Thank you, Mr. Speaker. In my Member’s statement today I talked about the commercial fishery. I speak about Hay River because I know it the best. I know there’s commercial fishery that goes on out of other areas too, including Yellowknife, but, Mr. Speaker, commercial fishing used to be a very big piece of a diversified economy in Hay River. It has dwindled down now to the point that I think we were talking this year about selling fishing licences, commercial fishing licences to people who are not even residents of the Northwest Territories.
Mr. Speaker, there are many challenges, no doubt, with the fishing industry, but with the Freshwater Fish Marketing Corporation I’m starting to agree with Mr. Alex Morin in Hay River: it was legislated poverty. With the costs of everything going up, diesel and labour and cost of equipment for the
fishermen, that those costs can go up, but the prices were low. No wonder the prices were low when we want to haul it all the way to Winnipeg, Manitoba, and store it in some deep freeze and then try and market it as a good and valuable product.

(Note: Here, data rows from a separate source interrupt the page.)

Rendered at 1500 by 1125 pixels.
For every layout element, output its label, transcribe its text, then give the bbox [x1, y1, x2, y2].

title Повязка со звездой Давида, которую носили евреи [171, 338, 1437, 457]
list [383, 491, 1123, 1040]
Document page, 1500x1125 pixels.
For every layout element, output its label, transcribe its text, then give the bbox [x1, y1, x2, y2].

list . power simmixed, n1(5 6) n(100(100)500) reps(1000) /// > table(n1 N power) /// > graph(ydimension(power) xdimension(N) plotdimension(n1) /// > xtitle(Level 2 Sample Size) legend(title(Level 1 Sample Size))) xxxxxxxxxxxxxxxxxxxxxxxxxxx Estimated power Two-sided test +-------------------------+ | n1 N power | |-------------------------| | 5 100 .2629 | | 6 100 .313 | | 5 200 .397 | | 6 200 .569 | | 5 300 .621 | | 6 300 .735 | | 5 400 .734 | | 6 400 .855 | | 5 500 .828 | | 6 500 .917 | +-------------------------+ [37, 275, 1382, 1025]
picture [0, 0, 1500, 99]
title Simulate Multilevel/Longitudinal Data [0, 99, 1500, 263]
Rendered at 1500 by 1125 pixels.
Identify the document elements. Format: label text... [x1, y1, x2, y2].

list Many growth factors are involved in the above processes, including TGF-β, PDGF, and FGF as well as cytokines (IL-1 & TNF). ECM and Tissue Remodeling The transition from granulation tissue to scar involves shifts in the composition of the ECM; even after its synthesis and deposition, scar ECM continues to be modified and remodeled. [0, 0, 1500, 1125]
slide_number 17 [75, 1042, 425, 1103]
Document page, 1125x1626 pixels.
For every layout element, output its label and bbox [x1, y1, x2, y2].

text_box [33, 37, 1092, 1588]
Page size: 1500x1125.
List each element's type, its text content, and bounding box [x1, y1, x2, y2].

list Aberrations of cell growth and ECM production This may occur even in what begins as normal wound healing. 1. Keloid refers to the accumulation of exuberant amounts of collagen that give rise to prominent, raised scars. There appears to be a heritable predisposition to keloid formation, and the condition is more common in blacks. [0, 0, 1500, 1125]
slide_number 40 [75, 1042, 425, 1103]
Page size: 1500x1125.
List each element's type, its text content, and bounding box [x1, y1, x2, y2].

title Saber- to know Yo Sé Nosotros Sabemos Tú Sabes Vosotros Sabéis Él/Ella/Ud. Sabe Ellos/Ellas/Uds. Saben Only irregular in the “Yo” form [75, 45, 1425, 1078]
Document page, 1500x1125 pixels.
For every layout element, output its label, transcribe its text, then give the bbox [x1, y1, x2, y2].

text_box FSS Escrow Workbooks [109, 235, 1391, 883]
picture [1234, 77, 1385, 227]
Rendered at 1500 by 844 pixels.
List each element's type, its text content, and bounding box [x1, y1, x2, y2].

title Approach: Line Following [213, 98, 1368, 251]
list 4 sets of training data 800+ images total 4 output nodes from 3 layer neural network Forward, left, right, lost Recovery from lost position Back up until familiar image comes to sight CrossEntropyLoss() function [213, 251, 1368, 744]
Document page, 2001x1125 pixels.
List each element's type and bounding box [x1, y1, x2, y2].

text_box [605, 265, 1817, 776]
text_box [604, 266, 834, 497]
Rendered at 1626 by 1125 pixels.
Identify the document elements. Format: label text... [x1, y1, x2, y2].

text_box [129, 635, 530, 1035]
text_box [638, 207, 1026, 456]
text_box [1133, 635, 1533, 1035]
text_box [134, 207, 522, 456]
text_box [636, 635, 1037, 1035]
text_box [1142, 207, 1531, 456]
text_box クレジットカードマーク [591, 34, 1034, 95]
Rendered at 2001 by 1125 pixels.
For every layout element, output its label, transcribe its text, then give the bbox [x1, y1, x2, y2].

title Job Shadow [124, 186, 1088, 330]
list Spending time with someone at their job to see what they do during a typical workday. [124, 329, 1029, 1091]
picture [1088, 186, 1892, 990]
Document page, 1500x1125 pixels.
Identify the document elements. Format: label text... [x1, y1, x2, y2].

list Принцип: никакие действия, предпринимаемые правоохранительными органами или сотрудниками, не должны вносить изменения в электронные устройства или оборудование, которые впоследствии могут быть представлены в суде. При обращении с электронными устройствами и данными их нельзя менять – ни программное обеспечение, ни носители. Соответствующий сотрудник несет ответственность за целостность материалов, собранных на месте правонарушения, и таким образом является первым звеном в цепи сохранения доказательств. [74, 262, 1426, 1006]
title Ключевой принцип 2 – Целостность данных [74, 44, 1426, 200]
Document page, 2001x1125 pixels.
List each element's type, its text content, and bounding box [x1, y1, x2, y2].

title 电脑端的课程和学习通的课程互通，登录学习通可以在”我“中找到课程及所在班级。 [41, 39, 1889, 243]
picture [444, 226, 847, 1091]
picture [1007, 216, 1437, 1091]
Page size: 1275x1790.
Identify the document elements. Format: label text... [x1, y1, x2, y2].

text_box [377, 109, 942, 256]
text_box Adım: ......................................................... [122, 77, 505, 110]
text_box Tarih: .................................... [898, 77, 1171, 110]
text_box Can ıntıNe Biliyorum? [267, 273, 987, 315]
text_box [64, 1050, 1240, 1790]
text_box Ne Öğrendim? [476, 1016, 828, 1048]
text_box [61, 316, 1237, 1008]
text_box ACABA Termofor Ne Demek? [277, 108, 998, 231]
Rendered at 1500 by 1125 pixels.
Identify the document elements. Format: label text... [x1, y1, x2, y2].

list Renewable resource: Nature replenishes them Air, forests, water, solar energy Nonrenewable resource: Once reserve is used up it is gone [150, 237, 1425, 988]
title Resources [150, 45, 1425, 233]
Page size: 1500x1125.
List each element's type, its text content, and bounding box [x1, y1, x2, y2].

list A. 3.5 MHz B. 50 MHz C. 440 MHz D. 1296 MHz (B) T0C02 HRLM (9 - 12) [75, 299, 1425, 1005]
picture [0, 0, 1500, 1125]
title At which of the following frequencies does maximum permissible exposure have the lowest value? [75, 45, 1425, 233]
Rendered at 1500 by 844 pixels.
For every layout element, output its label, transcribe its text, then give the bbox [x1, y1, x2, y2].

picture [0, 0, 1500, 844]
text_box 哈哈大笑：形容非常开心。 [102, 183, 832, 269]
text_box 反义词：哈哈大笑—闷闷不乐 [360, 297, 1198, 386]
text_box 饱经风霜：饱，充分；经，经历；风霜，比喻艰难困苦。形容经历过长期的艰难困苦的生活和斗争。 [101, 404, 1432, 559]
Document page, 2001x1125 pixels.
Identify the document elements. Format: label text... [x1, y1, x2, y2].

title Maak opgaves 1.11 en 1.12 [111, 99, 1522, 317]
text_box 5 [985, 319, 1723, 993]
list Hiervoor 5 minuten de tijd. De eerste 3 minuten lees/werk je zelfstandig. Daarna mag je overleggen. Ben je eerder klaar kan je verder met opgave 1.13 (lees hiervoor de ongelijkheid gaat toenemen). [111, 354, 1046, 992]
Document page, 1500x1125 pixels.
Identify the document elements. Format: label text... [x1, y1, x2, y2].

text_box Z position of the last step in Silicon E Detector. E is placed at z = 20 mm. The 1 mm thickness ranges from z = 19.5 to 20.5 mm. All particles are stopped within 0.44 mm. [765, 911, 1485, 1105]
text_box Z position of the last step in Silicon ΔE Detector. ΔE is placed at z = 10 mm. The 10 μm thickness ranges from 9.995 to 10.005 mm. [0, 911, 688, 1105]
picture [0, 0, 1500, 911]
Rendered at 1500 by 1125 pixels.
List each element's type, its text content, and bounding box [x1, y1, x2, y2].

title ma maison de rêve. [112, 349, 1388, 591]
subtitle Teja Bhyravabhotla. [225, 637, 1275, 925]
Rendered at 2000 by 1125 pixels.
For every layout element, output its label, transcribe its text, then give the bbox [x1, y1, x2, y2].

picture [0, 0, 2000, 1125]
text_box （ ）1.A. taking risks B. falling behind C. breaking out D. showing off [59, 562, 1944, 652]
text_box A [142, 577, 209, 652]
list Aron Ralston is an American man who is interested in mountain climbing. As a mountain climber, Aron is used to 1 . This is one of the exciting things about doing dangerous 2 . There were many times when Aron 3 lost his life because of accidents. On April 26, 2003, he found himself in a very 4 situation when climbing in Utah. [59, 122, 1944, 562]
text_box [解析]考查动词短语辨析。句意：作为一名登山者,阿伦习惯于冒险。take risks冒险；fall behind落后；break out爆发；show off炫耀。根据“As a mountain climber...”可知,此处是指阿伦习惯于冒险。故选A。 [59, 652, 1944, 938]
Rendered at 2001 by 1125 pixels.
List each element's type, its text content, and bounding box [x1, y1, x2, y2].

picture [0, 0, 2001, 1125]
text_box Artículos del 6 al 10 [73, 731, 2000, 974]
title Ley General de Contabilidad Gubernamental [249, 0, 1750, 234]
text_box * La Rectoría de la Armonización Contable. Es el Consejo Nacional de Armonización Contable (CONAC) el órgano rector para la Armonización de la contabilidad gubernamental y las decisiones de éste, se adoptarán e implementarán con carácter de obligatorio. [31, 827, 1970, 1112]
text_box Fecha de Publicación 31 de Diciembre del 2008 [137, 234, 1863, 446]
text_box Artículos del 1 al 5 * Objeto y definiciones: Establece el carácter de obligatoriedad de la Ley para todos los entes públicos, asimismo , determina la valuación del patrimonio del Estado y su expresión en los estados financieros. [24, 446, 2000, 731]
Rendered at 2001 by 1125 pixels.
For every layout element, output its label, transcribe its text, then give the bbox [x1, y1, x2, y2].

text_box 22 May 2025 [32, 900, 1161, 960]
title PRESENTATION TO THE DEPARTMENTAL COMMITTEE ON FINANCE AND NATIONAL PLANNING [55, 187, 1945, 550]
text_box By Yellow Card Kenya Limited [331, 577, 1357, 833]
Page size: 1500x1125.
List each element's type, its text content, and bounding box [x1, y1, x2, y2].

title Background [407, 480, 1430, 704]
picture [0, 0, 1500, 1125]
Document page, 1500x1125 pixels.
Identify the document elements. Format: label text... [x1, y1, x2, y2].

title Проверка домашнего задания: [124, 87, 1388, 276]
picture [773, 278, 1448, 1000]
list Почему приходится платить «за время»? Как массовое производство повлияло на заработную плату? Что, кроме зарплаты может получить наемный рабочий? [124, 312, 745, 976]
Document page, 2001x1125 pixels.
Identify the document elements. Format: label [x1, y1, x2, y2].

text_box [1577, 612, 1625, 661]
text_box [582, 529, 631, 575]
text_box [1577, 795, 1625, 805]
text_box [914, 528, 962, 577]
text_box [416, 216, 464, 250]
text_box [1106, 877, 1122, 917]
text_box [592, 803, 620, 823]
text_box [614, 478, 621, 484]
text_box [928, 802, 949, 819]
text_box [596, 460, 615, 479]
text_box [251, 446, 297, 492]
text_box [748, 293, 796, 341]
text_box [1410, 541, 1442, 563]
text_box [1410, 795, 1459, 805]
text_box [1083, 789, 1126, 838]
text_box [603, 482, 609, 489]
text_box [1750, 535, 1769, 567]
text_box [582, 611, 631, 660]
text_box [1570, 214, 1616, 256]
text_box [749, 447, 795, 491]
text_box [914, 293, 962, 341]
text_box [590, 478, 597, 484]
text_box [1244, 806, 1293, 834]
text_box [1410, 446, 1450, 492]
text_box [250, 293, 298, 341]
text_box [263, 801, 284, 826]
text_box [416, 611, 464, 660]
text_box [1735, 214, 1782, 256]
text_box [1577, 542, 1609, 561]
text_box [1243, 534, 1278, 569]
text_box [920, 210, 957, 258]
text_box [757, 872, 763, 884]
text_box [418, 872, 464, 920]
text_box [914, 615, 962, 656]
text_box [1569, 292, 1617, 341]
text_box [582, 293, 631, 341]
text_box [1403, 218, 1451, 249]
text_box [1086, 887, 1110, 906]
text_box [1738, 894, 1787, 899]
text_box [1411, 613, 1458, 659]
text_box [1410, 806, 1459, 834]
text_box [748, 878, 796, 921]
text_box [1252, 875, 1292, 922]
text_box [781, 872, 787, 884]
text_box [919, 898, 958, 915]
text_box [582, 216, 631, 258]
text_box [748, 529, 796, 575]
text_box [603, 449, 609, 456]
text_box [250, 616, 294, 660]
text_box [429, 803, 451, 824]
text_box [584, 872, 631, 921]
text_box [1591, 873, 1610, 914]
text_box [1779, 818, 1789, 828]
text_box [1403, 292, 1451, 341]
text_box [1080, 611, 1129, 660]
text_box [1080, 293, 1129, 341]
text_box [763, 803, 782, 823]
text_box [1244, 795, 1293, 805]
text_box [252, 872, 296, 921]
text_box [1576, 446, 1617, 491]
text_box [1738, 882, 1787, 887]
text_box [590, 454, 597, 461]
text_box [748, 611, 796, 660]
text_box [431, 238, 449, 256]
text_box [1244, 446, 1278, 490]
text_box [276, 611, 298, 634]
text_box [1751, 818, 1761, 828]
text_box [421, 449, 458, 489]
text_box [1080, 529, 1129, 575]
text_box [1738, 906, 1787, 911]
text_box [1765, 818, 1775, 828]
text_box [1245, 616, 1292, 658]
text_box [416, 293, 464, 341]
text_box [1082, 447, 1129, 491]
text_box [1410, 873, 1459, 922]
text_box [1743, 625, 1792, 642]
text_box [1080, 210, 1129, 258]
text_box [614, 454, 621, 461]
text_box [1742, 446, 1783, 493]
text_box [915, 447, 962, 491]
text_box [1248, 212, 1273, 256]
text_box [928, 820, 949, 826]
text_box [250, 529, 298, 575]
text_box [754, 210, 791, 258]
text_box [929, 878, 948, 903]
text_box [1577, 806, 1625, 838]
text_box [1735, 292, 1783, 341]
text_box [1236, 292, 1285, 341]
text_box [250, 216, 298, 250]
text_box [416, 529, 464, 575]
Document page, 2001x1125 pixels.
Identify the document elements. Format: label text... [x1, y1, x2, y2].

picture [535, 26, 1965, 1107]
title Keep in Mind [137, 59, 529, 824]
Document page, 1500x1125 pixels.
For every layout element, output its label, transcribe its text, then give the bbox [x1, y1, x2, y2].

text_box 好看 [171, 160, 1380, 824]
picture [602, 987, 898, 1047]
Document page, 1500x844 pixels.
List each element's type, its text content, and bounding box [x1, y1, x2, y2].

We have an industry here which could be self-contained in the Northwest Territories but, like I said, the fishermen cannot be all things and I think that we should get away from the Freshwater Fish Marketing Corporation and this government should set up some kind of a cooperative that allows a fisherman to sell and even process their fish so that they can make a decent living on it and commercial fishing can once again become a viable industry in the Northwest Territories in its rightful place. What has the Minister of ITI got in mind to achieve that? Thank you.